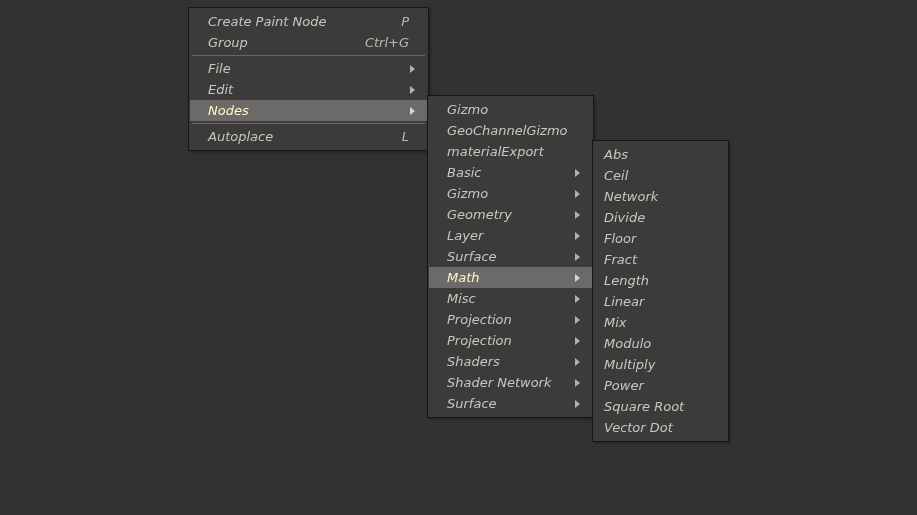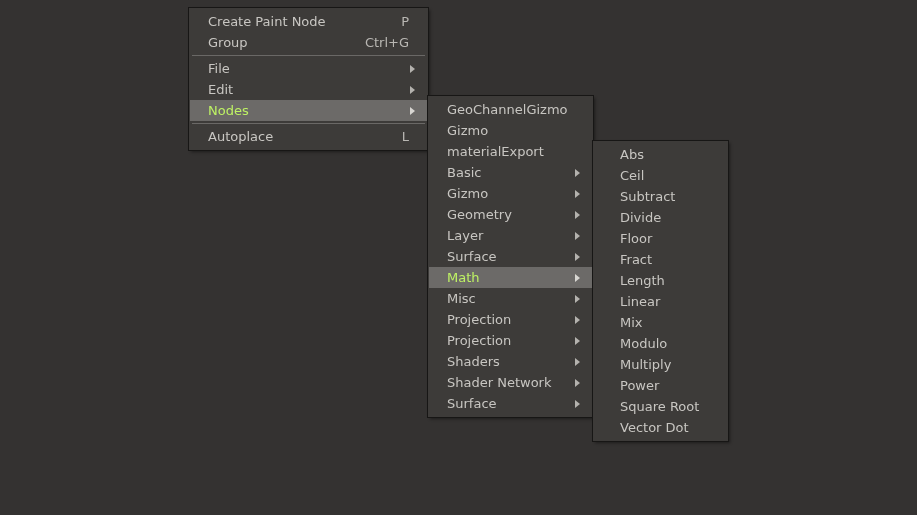--- a/index.html
+++ b/index.html
@@ -15,37 +15,38 @@
     position: relative;
   }
 
   .menu-panel {
     position: absolute;
     background: #3d3b39;
     border: 1px solid #17161500;
     box-sizing: border-box;
     box-shadow: 0 0 0 1px #171615, 2px 2px 3px rgba(0,0,0,0.45);
     padding: 2px 0;
+    font-style: italic;
   }
 
   .menu-row {
     position: relative;
     height: 21px;
     line-height: 21px;
     display: flex;
     align-items: center;
     padding: 0 10px 0 18px;
     box-sizing: border-box;
     color: #c8c6c2;
     font-size: 13px;
     white-space: nowrap;
   }
   .menu-row.highlight {
     background: #6c6a68;
-    color: #bef264;
+    color: #fef9c3;
     justify-content: flex-end;
   }
 
   .menu-label {
     flex: 0 0 auto;
   }
   .menu-spacer {
     flex: 1 1 auto;
   }
   .menu-accel {
@@ -82,21 +83,21 @@
   #panel-nodes {
     left: 428px;
     top: 96px;
     width: 165px;
   }
   #panel-math {
     left: 593px;
     top: 141px;
     width: 135px;
   }
-  #panel-math .menu-row { padding-left: 26px; }
+  #panel-math .menu-row { padding-left: 10px; }
 </style>
 </head>
 <body>
 
 <div id="panel-main" class="menu-panel">
     <div class="menu-row">
       <span class="menu-label">Create Paint Node</span>
       <span class="menu-spacer"></span>
       <span class="menu-accel">P</span>
     </div>
@@ -123,25 +124,25 @@
     </div>
     <div class="menu-separator"></div>
     <div class="menu-row">
       <span class="menu-label">Autoplace</span>
       <span class="menu-spacer"></span>
       <span class="menu-accel">L</span>
     </div>
   </div>
 <div id="panel-nodes" class="menu-panel">
     <div class="menu-row">
+      <span class="menu-label">Gizmo</span>
+      <span class="menu-spacer"></span>
+    </div>
+    <div class="menu-row">
       <span class="menu-label">GeoChannelGizmo</span>
-      <span class="menu-spacer"></span>
-    </div>
-    <div class="menu-row">
-      <span class="menu-label">Gizmo</span>
       <span class="menu-spacer"></span>
     </div>
     <div class="menu-row">
       <span class="menu-label">materialExport</span>
       <span class="menu-spacer"></span>
     </div>
     <div class="menu-row">
       <span class="menu-label">Basic</span>
       <span class="menu-spacer"></span>
       <span class="submenu-arrow"></span>
@@ -205,21 +206,21 @@
 <div id="panel-math" class="menu-panel">
     <div class="menu-row">
       <span class="menu-label">Abs</span>
       <span class="menu-spacer"></span>
     </div>
     <div class="menu-row">
       <span class="menu-label">Ceil</span>
       <span class="menu-spacer"></span>
     </div>
     <div class="menu-row">
-      <span class="menu-label">Subtract</span>
+      <span class="menu-label">Network</span>
       <span class="menu-spacer"></span>
     </div>
     <div class="menu-row">
       <span class="menu-label">Divide</span>
       <span class="menu-spacer"></span>
     </div>
     <div class="menu-row">
       <span class="menu-label">Floor</span>
       <span class="menu-spacer"></span>
     </div>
++++
▶ **PROBLEM TO SOLVE**
In your copy of the material, match every word exactly and include no pictures.

▶ **TASK RESULT**
--- a/index.html
+++ b/index.html
@@ -15,37 +15,38 @@
     position: relative;
   }
 
   .menu-panel {
     position: absolute;
     background: #3d3b39;
     border: 1px solid #17161500;
     box-sizing: border-box;
     box-shadow: 0 0 0 1px #171615, 2px 2px 3px rgba(0,0,0,0.45);
     padding: 2px 0;
+    font-style: italic;
   }
 
   .menu-row {
     position: relative;
     height: 21px;
     line-height: 21px;
     display: flex;
     align-items: center;
     padding: 0 10px 0 18px;
     box-sizing: border-box;
     color: #c8c6c2;
     font-size: 13px;
     white-space: nowrap;
   }
   .menu-row.highlight {
     background: #6c6a68;
-    color: #bef264;
+    color: #fef9c3;
     justify-content: flex-end;
   }
 
   .menu-label {
     flex: 0 0 auto;
   }
   .menu-spacer {
     flex: 1 1 auto;
   }
   .menu-accel {
@@ -82,21 +83,21 @@
   #panel-nodes {
     left: 428px;
     top: 96px;
     width: 165px;
   }
   #panel-math {
     left: 593px;
     top: 141px;
     width: 135px;
   }
-  #panel-math .menu-row { padding-left: 26px; }
+  #panel-math .menu-row { padding-left: 10px; }
 </style>
 </head>
 <body>
 
 <div id="panel-main" class="menu-panel">
     <div class="menu-row">
       <span class="menu-label">Create Paint Node</span>
       <span class="menu-spacer"></span>
       <span class="menu-accel">P</span>
     </div>
@@ -123,25 +124,25 @@
     </div>
     <div class="menu-separator"></div>
     <div class="menu-row">
       <span class="menu-label">Autoplace</span>
       <span class="menu-spacer"></span>
       <span class="menu-accel">L</span>
     </div>
   </div>
 <div id="panel-nodes" class="menu-panel">
     <div class="menu-row">
+      <span class="menu-label">Gizmo</span>
+      <span class="menu-spacer"></span>
+    </div>
+    <div class="menu-row">
       <span class="menu-label">GeoChannelGizmo</span>
-      <span class="menu-spacer"></span>
-    </div>
-    <div class="menu-row">
-      <span class="menu-label">Gizmo</span>
       <span class="menu-spacer"></span>
     </div>
     <div class="menu-row">
       <span class="menu-label">materialExport</span>
       <span class="menu-spacer"></span>
     </div>
     <div class="menu-row">
       <span class="menu-label">Basic</span>
       <span class="menu-spacer"></span>
       <span class="submenu-arrow"></span>
@@ -205,21 +206,21 @@
 <div id="panel-math" class="menu-panel">
     <div class="menu-row">
       <span class="menu-label">Abs</span>
       <span class="menu-spacer"></span>
     </div>
     <div class="menu-row">
       <span class="menu-label">Ceil</span>
       <span class="menu-spacer"></span>
     </div>
     <div class="menu-row">
-      <span class="menu-label">Subtract</span>
+      <span class="menu-label">Network</span>
       <span class="menu-spacer"></span>
     </div>
     <div class="menu-row">
       <span class="menu-label">Divide</span>
       <span class="menu-spacer"></span>
     </div>
     <div class="menu-row">
       <span class="menu-label">Floor</span>
       <span class="menu-spacer"></span>
     </div>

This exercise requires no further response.